Although conventional live media streaming is useful, there exist a number of shortcomings. Currently, methods for live stream delivery have substantial bandwidth requirements. When bandwidth nears or reaches capacity it is common for data to be discarded. This often causes the information received to be of poor quality.
Various techniques for dealing with such problems have been proposed. For example, Zhang et al., “Efficient Selective Frame Discard Algorithms for Stored Video Delivery Across Resource Constrained Networks,” Proceedings of the IEEE INFOCOM Conference, Vol. 2, pp. 472-479, 1999, discloses an optimal frame discard scheme, which minimizes the number of frames to be skipped, for given bandwidth and buffer size. However, this scheme simply discards frames and does not provide any way to replace them.

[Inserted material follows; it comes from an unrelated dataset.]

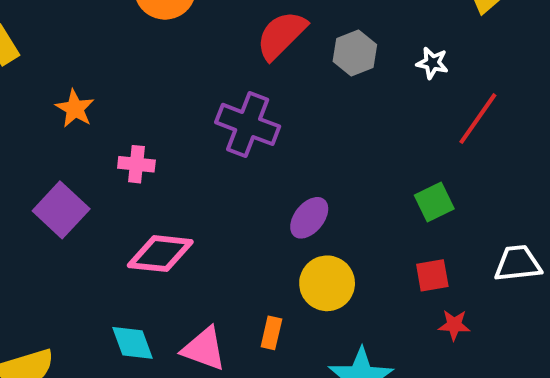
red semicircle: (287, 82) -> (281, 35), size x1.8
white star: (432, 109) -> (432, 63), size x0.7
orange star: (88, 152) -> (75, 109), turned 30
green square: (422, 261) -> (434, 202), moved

McCanne et al., “Low-complexity Video Coding for Receiver-driven Layered Multicast,” IEEE Journal on Selected Areas in Communication, 15(6); 983-1001, August 1997, discloses a transport protocol based on RTP (Real Time Protocol), in which clients can subscribe to different layers (each one increasing the quality, but also the rate). The video layers are sent over different multicast groups, and the receiver decides to which groups it wants to subscribe, based on its available bandwidth. However, this scheme can rapidly result in bandwidth overflow at the server and is overly complex and costly to implement.
Other methods include transcoding within intermediate nodes to adapt the stream to the downstream available bandwidth, but such methods pose high computational requirements.